Now that the crew is back and kicking, it's time I returned with another editorial for you guys as well.
To start things off, I'm going to assume that a lot of you know what I'm talking about when I say the words "Mystic Messenger."
Yup. This game is actually what inspired our topic of the evening. I think that it's one of the best examples of a visual novel featuring a "bland" MC in recent memory.
As much as I love learning about and trying to connect with the character I'm playing as, I nevertheless feel that there can be an advantage to having a sort of blank slate as your lead every once in a while. I shall explain.
The idea of having control over an action in a story is a big thing for players; sometimes it does make sense to have less control, yet other times it's admittedly frustrating. There are instances where your character will do the opposite of the choice you thought you made, or they will act in a way that's totally unreflective of how you personally would've handled the situation. The VNs that use these devices for conflict are usually the ones with less gameplay/choices.
Once we cut down on - or eliminate entirely - the MC's dialogue, we're able to make more choices that are more likely to be in line with things we'd probably say or reply with, which is something that I think Mystic Messenger does really well. We're able to play more as ourselves, and less like the MC. It gives a chance for the characters we interact with to be fleshed out more, and for us to learn so much more about them. We're better able to get inside their heads, and maybe even find ourselves in their shoes. They feel a lot more real to us.
That's the other thing about many VNs with fully-developed MCs. I often find that the development of other characters kind of suffers in favour of excessive internal dialogue. Though at the same time, I acknowledge that it really depends on the goal for the VN. Mystic Messenger's system definitely wouldn't work for Lucid9. Regardless, Lucid9 manages to keep Yama's inner thoughts concise so as to allow for that nice balance between introspection and interaction (thanks to Dia's direction and our writers' clever wordplay *wink*)

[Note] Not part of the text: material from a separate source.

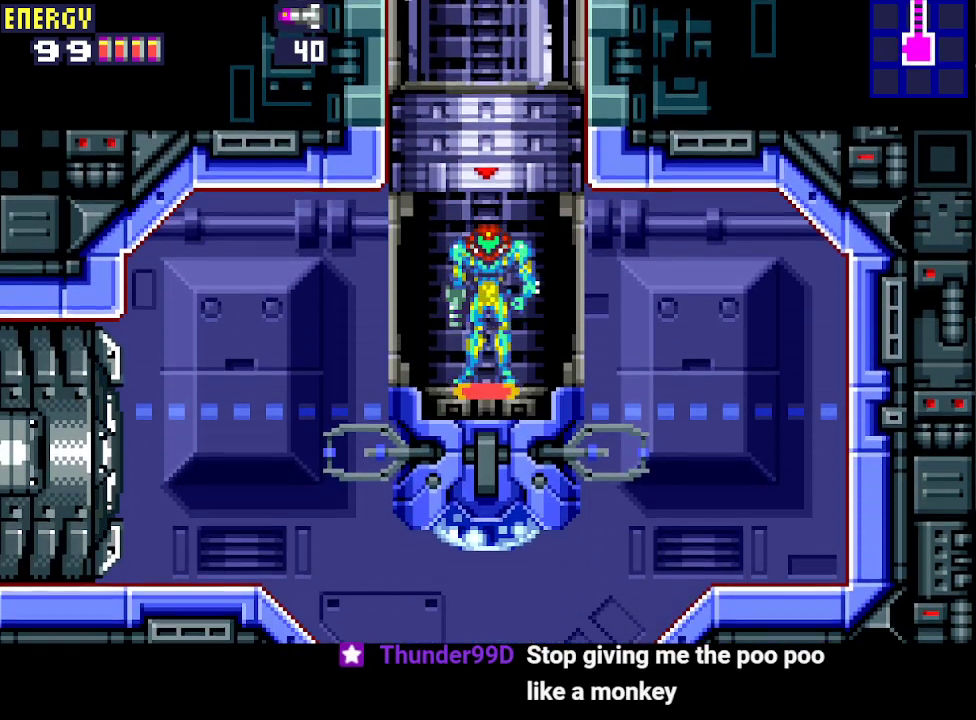
{"buttons": ["DPAD_LEFT"], "events": []}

I actually read a post-apocalyptic VN called Aloners recently (maybe some of you know about it), and the way it handles characterization is pretty cool. You essentially develop your character's personality and attitude towards things through decisions you make, even though you character has her own thought process from the very beginning. As the story goes on, you learn more about her backstory and what's become of the situation she's currently in. You give her a voice. This is wonderfully balanced with the development and "dimensionalization" (as I'll call it) of your companion, with whom you choose what sort of relationship you'll have. This tells me that maybe there's a way to combine player insertion and the VN's world after all; this is a particular technique that I'd like to see used again in VNs.

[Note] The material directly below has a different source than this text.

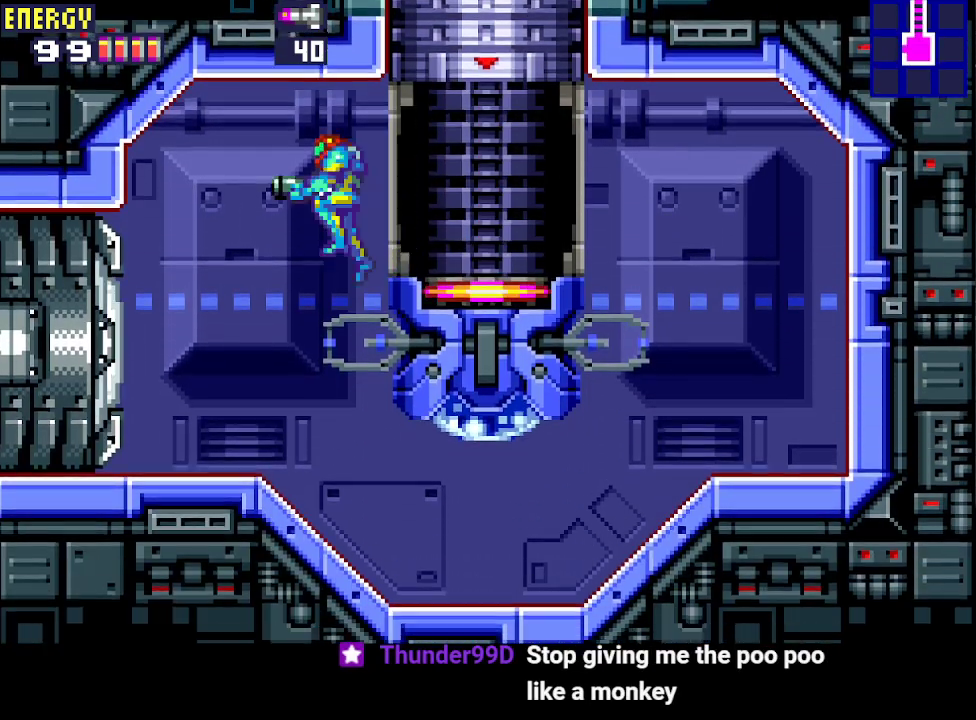
{"buttons": ["DPAD_LEFT"], "events": [[267, "CROSS", "down"], [367, "CROSS", "up"]]}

That being said, it may - understandably - depend on how many characters you're dealing with, because it really boils down to focus. At this point, blank slates seem to be most effective in stories that don't involve established backstories and motives prior to the actual objective of the VN, so that the player can literally be that person and direct their attention to making more meaningful connections with characters - as themselves.
I could be wrong, though. Is there a VN you've read that you believe does something innovative with the "bland" MC?